Launched in 2022, the prize initially received 175 submissions from 28 countries. From there, 24 teams were selected, from the UK, US, Canada, Australia, UAE, Colombia, Portugal and the Isle of Man. In 2024, five finalist teams from the US, UK, Australia and Portugal were selected and supported to develop their concepts into real-world products.
Today, we’re seeing these solutions come to fruition – with technologies ranging from AI glasses to help people living with dementia navigate their environment to a smartwatch that learns an individual’s daily routine and helps them to remember everyday tasks – both groundbreaking technologies that have the potential to be life changing.
The five finalists were awarded a share of £1.5m to develop their solutions, with the £1m first prize, to be awarded in 2026.
Co-created design
Critically, all prize teams are working with people with lived experience of dementia to ensure solutions are fully co-created and keep the end user front and centre in their design.
The prize features a multi-national Lived Experience Advisory Panel (LEAP), who play a central role in the judging process. The LEAP includes people living with the early stages of dementia, caregivers and former caregivers. It reviews team’s solutions and co-design processes and provides insights into how technologies could support and enable better living with dementia to ensure that products are fit for purpose and will benefit the people they were designed to serve.

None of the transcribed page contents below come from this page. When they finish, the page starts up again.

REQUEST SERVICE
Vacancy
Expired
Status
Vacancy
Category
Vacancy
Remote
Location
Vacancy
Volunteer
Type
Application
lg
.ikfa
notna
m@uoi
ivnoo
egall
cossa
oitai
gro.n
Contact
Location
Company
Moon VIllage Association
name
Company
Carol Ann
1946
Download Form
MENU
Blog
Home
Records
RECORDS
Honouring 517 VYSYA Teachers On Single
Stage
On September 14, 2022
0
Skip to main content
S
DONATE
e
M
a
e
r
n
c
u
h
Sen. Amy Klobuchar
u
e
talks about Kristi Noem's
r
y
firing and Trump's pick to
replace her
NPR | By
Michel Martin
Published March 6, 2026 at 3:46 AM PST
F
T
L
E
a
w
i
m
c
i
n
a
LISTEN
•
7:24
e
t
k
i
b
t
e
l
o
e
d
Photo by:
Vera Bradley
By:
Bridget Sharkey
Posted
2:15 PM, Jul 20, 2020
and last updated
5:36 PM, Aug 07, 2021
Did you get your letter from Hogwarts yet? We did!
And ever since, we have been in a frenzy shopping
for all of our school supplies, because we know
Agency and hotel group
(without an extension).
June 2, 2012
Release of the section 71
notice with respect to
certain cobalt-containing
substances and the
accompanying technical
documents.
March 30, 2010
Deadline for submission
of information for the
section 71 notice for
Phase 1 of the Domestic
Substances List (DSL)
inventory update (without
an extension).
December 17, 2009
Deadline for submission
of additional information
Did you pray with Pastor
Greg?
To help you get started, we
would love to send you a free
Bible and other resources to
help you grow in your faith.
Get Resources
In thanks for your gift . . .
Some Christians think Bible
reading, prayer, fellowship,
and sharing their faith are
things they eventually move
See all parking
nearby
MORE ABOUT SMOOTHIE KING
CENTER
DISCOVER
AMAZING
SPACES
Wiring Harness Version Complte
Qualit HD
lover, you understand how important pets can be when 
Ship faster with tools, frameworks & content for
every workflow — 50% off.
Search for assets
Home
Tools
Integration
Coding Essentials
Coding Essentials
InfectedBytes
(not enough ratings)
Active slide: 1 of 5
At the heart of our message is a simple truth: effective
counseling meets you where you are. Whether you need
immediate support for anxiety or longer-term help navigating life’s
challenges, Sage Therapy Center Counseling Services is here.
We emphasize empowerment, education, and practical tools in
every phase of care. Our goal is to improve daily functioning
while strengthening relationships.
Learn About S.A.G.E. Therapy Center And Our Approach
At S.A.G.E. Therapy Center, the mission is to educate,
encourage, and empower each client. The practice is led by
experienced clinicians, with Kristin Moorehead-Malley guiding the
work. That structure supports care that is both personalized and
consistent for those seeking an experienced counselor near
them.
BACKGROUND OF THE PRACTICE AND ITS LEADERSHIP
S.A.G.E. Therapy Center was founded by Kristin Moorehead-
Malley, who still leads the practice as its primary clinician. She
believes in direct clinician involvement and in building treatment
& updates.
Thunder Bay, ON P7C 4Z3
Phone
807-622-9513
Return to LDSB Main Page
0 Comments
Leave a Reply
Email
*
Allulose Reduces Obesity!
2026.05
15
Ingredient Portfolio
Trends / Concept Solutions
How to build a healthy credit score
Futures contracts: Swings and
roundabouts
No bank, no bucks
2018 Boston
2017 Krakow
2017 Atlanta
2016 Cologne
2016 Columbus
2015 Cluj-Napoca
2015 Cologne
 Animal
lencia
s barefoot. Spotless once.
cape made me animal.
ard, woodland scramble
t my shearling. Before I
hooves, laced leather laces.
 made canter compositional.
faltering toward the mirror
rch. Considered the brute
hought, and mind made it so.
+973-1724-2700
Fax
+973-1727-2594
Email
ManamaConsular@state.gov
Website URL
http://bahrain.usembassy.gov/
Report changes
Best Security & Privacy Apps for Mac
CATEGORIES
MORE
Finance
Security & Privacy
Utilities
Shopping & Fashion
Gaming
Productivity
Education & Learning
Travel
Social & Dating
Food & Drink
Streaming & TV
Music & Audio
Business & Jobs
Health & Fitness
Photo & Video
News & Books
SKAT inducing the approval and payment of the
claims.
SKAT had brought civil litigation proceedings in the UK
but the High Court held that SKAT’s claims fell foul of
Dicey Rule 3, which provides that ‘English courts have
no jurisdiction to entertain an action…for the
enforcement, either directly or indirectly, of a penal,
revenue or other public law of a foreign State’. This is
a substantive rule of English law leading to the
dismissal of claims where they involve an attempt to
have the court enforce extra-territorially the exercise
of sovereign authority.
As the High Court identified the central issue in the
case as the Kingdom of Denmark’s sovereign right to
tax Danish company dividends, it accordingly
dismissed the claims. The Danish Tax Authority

Going beyond generalised gadgets
Helping people to age with dignity requires more than general at-home assistance gadgets – it requires careful, co-created solutions. Keeping people at the heart of innovation, just as the five finalists competing in the Longitude Prize on Dementia are doing, is essential to achieving this level of independence.
Technology should never be seen as a replacement for carers or human interaction – but rather as a purpose-built tool designed to empower people living with dementia to remain independent, so that they can continue to do the things they love.
About Caroline Purslow

As Head of Global Health at Challenge Works, Caroline oversees the design and delivery of the organization’s health portfolio of Prizes.
Currently Caroline is working on the design of a new international Longitude Prize, the Longitude Prize on ALS (amyotrophic lateral sclerosis, or MND) hoping to deliver AI-led solutions to drug discovery. Previously at Challenge Works, Caroline has led the design and delivery of the Global Surgical Training Challenge with Intuitive Foundation and worked across the Longitude Prize portfolio of challenge prizes.
Prior to Challenge Works, Caroline has worked across a range of programme management and development roles in the life sciences including as Programme Manager for the Antimicrobial Resistance Programme at Public Health England and as a Senior Scientific Editor at Informa. With her original training in microbiology, Caroline has a passion for infectious disease, global health policy and public health.